Through spring and summer I run alone, generally; most of my time goes to serving others, and running is essentially my only private space to think (or not think, as the case may be); but once fall approaches I join up with Houston’s Runners High Club for their 18 week marathon training program. They have a fantastic group of volunteer coaches, pace-specific groups, the works. For last year’s marathon I trained with the 4:15 group, and qualified for “A” corral. My coach and I ran together, and for 17 miles we were step for step, perfectly on pace – and then my wheels fell off, and I barely beat the 6-hour cutoff, collapsing into someone’s arms as I fell over the finish line. It was the worst race I ever completed, eclipsed only by a catastrophic DNF due to GI issues at my first and only attempt at a 50 mile ultra. In the wake of such a disappointment, I resolved to train smarter, get stronger, and redeem myself this year – and then life started happening.

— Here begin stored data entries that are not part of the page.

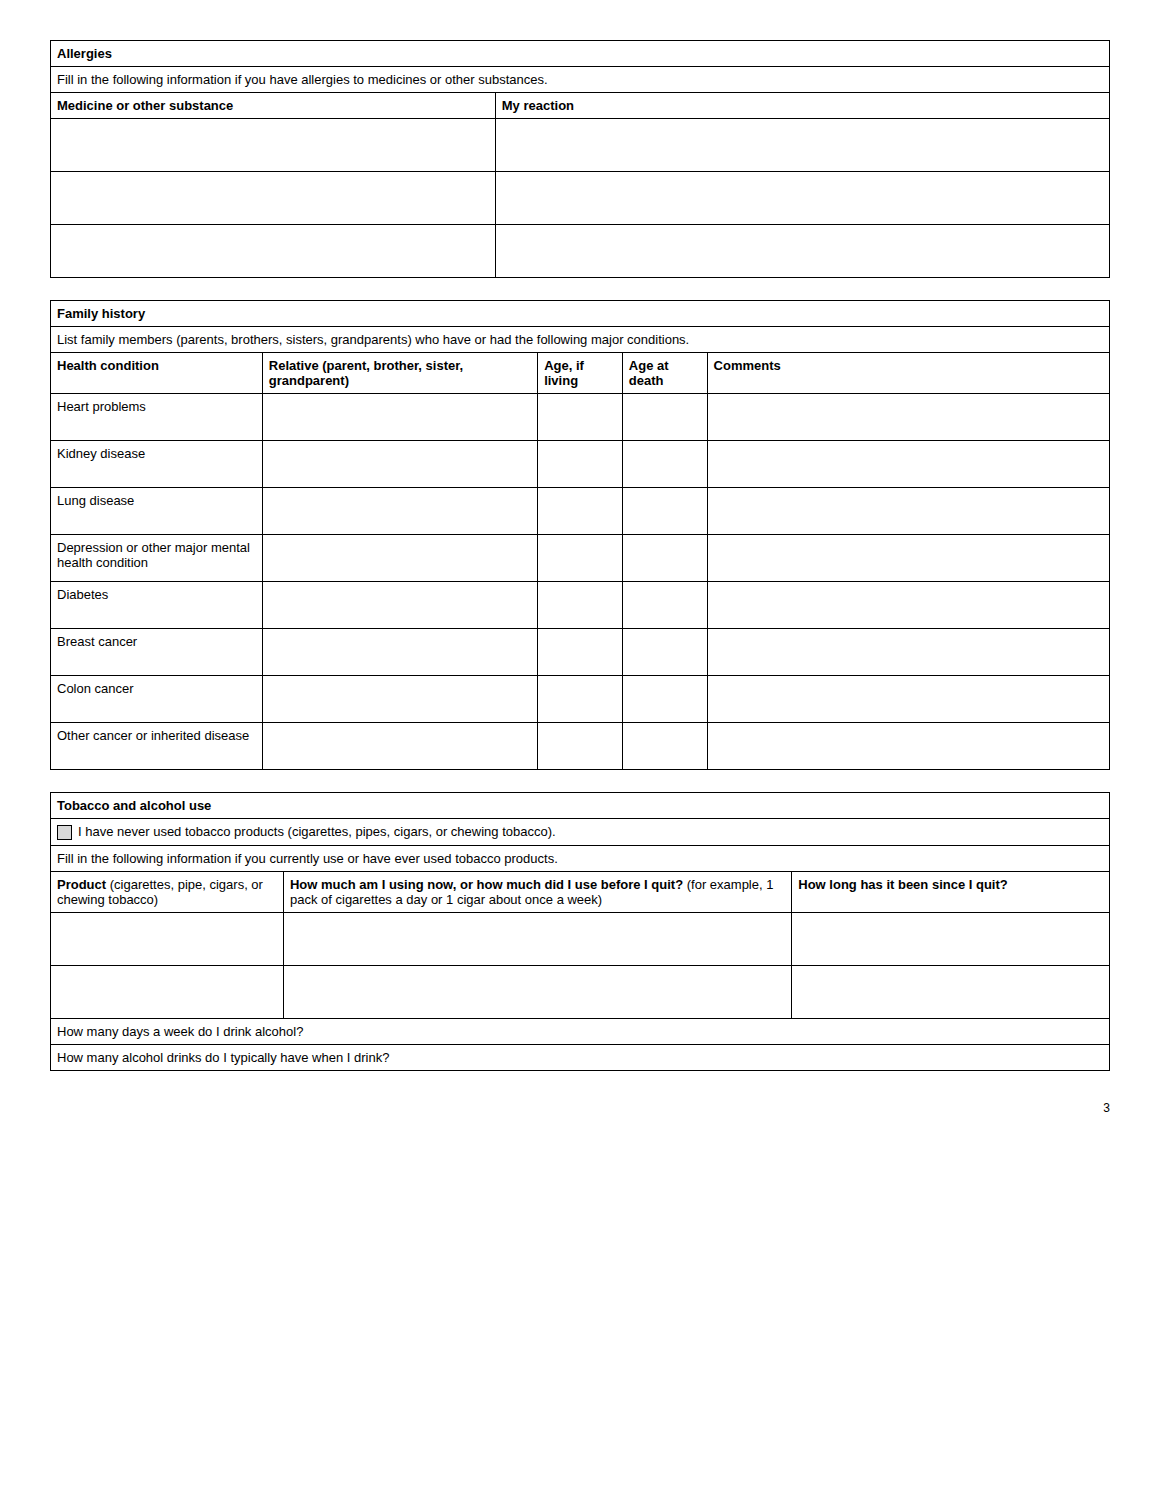| Allergies |
| Fill in the following information if you have allergies to medicines or other substances. |
| Medicine or other substance | My reaction |
| Family history |
| List family members (parents, brothers, sisters, grandparents) who have or had the following major conditions. |
| Health condition | Relative (parent, brother, sister, grandparent) | Age, if living | Age at death | Comments |
| Heart problems | | | | |
| Kidney disease | | | | |
| Lung disease | | | | |
| Depression or other major mental health condition | | | | |
| Diabetes | | | | |
| Breast cancer | | | | |
| Colon cancer | | | | |
| Other cancer or inherited disease | | | | |
| Tobacco and alcohol use |
| I have never used tobacco products (cigarettes, pipes, cigars, or chewing tobacco). |
| Fill in the following information if you currently use or have ever used tobacco products. |
| Product (cigarettes, pipe, cigars, or chewing tobacco) | How much am I using now, or how much did I use before I quit? (for example, 1 pack of cigarettes a day or 1 cigar about once a week) | How long has it been since I quit? |
| How many days a week do I drink alcohol? |
| How many alcohol drinks do I typically have when I drink? |
3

I took about a month off after the marathon to heal up the damage I had done by refusing to drop, and slowly began rebuilding my base as spring came along. However I was still adjusting to being self-employed, with erratic hours, lots of travel, and less money than I had been accustomed to having. Running took a back seat to other things, and I found myself falling further and further away. Then, in June I re-aggravated an old back injury, and running went completely out the window for 6 weeks – heck, I could barely breathe some days. Just when it seemed I could rejoin the club and get back on track, my dad’s health turned for the worse, and he passed away at the end of July. The next month was a blur, and before I knew it, September had arrived, and I felt I was quickly running out of time to prepare; my best year of training had yielded such awful results, so I had huge reservations about the prospect this time around.
I ran a few shorter races through the fall, including a pair of half’s, with respectable (if not PR-worthy) outcomes, but nothing that made me believe I could face the full this year. I dithered with it for a time, but eventually it came down to three options:
- Don’t run at all, and let the time and money already spent go for naught.
- Go ahead and attempt it, knowing it would end in a miserable death march, IF I made it to the finish.
- Drop down to the half, which I was certain I could complete without crippling myself, and enjoy the experience instead of suffering through it.
When you lay it out like that, the correct choice becomes obvious, and that’s what I decided. I’m still not in prime form, but I know I can run at least 2:30 next week, maybe even a bit faster if the cards fall right. What happens after that remains to be seen. I’ll be moving away from Houston and everything I know. I may or may not come back next year to run Chevron again; there are some very well-run events in the Rio Grande Valley that occur around the same time; I believe the McAllen Marathon is held on the same day.
Whatever the future brings, I know that I will meet it by running towards it, not away from it, and for now, that is enough.